RobotBits.co.uk has begun selling an open source mobile robotics kit from Frindo.org available with an Arduino Duo, or as an under-$100 model that lets you add your own Arduino and/or Raspberry Pi. The Frindo robotics platform, which appears to be about 100mm in diameter, is billed as being more robust than most low-cost educational robots, and is optionally available with a motor controller board and sensor bundle.
Frindo.org and its distributor and unofficial sponsor RobotBits.co.uk plan to formally launch the Frindo robot in several weeks once more kits are in stock, according to an email from Jonathan Luke, the founder of both Frindo.org and RobotBits.co.uk. However, the kit is already out of the bag, so to speak, now that robot kit retailer RobotBits.co.uk has begun selling the Frindo.
Frindo.org’s Frindo robotics platform
The initial designs include an Arduino microcontroller and Arduino-based RobotShield – the Frindo Arduino kit starting at 65 U.K. Pounds ($105) – as well as a barebones model for 54 Pounds ($87) with mounting for either (or both) an Arduino or Raspberry Pi single board computer. According to Luke, the plan is to develop mounting kits for other open source controller boards, including the BeagleBone.
One upcoming kit design will offer both an Arduino and Raspberry Pi working together. In the meantime, tips are provided for cobbling together a design with both boards on your own. In this way, you don’t have choose between the Linux OS, web support, and image processing of the Raspberry Pi on the one hand, or the greater real-time motor control of the Arduino Uno board on the other.
RobotShield for Frindo Arduino kit
(click image to enlarge)
The Arduino model ships with an Arduino Shield called the RobotShield that provides the motor circuit. In the Pi-only design, the Raspberry Pi is integrated with a breadboard that holds a motor circuit.
The RobotShield was developed by RobotBits.co.uk, and has been donated with open source licensing and schematics to the Frindo.org project. It offers a dual bi-directional motor driver circuit running on 2 Amp peak power and 1.1 Amp continuous. The RobotShield is further equipped with 3-pin server headers for I/O, including serial, SPI, and I2C, with the latter offering integrated pull-up resistors. A reset switch and thermal overload protection are also provided.

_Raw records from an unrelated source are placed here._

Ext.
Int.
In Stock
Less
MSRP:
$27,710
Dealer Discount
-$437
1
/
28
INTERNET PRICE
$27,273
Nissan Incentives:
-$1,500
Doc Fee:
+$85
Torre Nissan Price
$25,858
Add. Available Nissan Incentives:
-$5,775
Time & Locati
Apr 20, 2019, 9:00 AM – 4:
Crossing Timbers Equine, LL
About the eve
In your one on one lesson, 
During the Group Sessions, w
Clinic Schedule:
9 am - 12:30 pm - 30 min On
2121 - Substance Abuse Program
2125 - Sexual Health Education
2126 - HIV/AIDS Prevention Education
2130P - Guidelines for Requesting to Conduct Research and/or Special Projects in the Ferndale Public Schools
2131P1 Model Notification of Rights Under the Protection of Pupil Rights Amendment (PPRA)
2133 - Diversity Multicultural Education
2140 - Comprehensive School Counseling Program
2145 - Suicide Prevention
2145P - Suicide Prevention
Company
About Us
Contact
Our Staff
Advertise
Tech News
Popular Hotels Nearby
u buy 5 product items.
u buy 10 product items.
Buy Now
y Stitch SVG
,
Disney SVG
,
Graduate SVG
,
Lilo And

The Frindo kit includes two wheels, a battery pack for six AA batteries, two motors, and two pre-drilled chassis plates made of clear or black acrylic. The robot provides all the screws, cables, and other components you would need, according to a hands-on review from LinuxUser’s Russell Barnes.
The review praises the robot for its “two high-quality Pololu micro-motors complete with compatible mounting brackets, wheels and a pan-and-tilt mounting kit.” Adds Barnes, “Frindo is clearly the most comprehensive robot chassis we’ve seen.” This thoroughness extends to the website, where there are numerous schematics and tutorials, as well as some open source “avoider” example code for the Pi.

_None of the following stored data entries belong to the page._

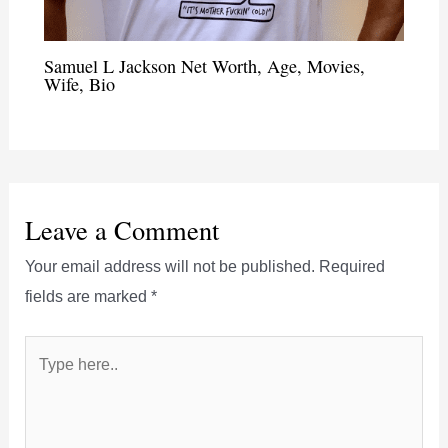
Samuel L Jackson Net Worth, Age, Movies,
Wife, Bio
Leave a Comment
Your email address will not be published.
Required
fields are marked
*
Type
here..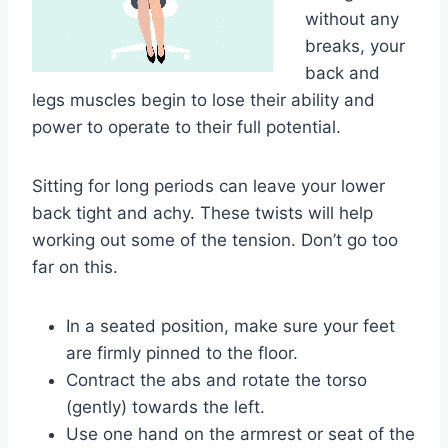
without any
breaks, your
back and
legs muscles begin to lose their ability and
power to operate to their full potential.
Sitting for long periods can leave your lower
back tight and achy. These twists will help
working out some of the tension. Don’t go too
far on this.
In a seated position, make sure your feet
are firmly pinned to the floor.
Contract the abs and rotate the torso
(gently) towards the left.
Use one hand on the armrest or seat of the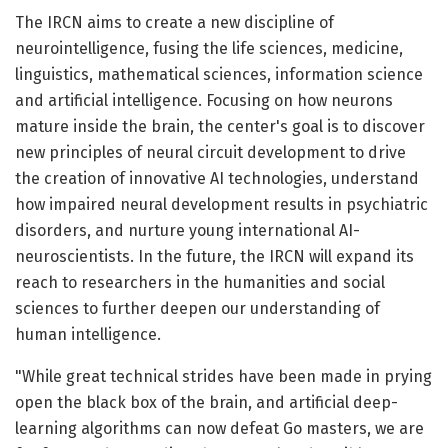
The IRCN aims to create a new discipline of
neurointelligence, fusing the life sciences, medicine,
linguistics, mathematical sciences, information science
and artificial intelligence. Focusing on how neurons
mature inside the brain, the center's goal is to discover
new principles of neural circuit development to drive
the creation of innovative AI technologies, understand
how impaired neural development results in psychiatric
disorders, and nurture young international AI-
neuroscientists. In the future, the IRCN will expand its
reach to researchers in the humanities and social
sciences to further deepen our understanding of
human intelligence.
"While great technical strides have been made in prying
open the black box of the brain, and artificial deep-
learning algorithms can now defeat Go masters, we are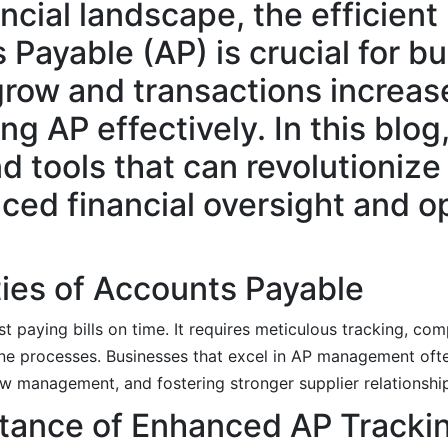
ncial landscape, the efficient
ayable (AP) is crucial for b
row and transactions increas
g AP effectively. In this blog
 tools that can revolutionize
ced financial oversight and o
ies of Accounts Payable
paying bills on time. It requires meticulous tracking, comp
ine processes. Businesses that excel in AP management oft
w management, and fostering stronger supplier relationshi
tance of Enhanced AP Tracki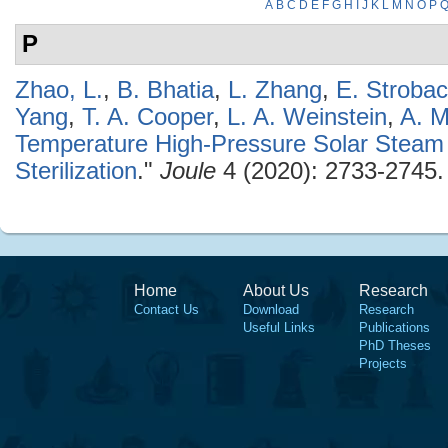
A
B
C
D
E
F
G
H
I
J
K
L
M
N
O
P
P
Zhao, L.
,
B. Bhatia
,
L. Zhang
,
E. Stroba
Yang
,
T. A. Cooper
,
L. A. Weinstein
,
A. M
Temperature High-Pressure Solar Steam 
Sterilization
."
Joule
4 (2020): 2733-2745.
Home
About Us
Research
Contact Us
Download
Research
Useful Links
Publications
PhD Theses
Projects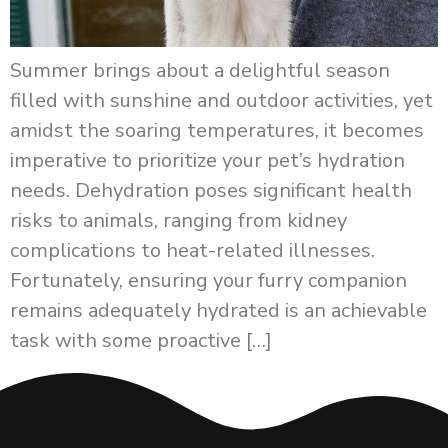
Summer brings about a delightful season
filled with sunshine and outdoor activities, yet
amidst the soaring temperatures, it becomes
imperative to prioritize your pet’s hydration
needs. Dehydration poses significant health
risks to animals, ranging from kidney
complications to heat-related illnesses.
Fortunately, ensuring your furry companion
remains adequately hydrated is an achievable
task with some proactive […]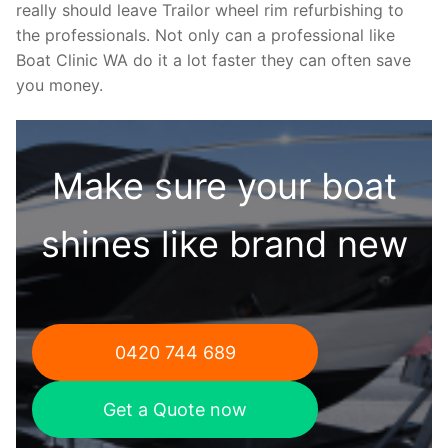
really should leave Trailor wheel rim refurbishing to
the professionals. Not only can a professional like
Boat Clinic WA do it a lot faster they can often save
you money.
Make sure your boat
shines like brand new
0420 744 689
Get a Quote now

Luke developed the Frindo idea based on customer complaints at RobotBits.co.uk. The Frindo “is not intended to be the lowest-cost platform, but is very robust,” says Luke. “In the past, a lot of feedback that I have received from my customers at RobotBits, particularity in education, has been around the fragility of existing platforms such as magician and 3Pi.”
Barnes appears to agree, citing the Frindo’s pre-soldered motors and solid construction. “Its thick, sturdy chassis plates and two-tier design ensure it’s very solid and stable and the provided motors and sensors performed perfectly,” he writes. “It’s clearly built to a high standard and could easily withstand the kind of punishment educational applications would undoubtedly entail.”
Frindo with Raspberry Pi and webcam
A deluxe model adds a sensor array with Sharp infrared analog sensors and mounting brackets. In addition, the Frindo.org site shows how to hook up the Pi-based version with a webcam (see image above), although the camera is not currently available as part of a kit.
Luke says he wants to “distance the project from RobotBits,” gain more distributors, and expand to new controller boards. He also wants to build up an open source developer community, and says Frindo.org is in particular need of software developers.
Limited supplies of Frindo kits are available at RobotBits.co.uk starting at 54 Pounds ($87) for the chassis-only model, and moving up to 65 Pounds ($105) for the Frindo Arduino kit, and 95 Pounds ($153) for the Frindo Arduino kit with sensor array. More information may be found at Frindo.org.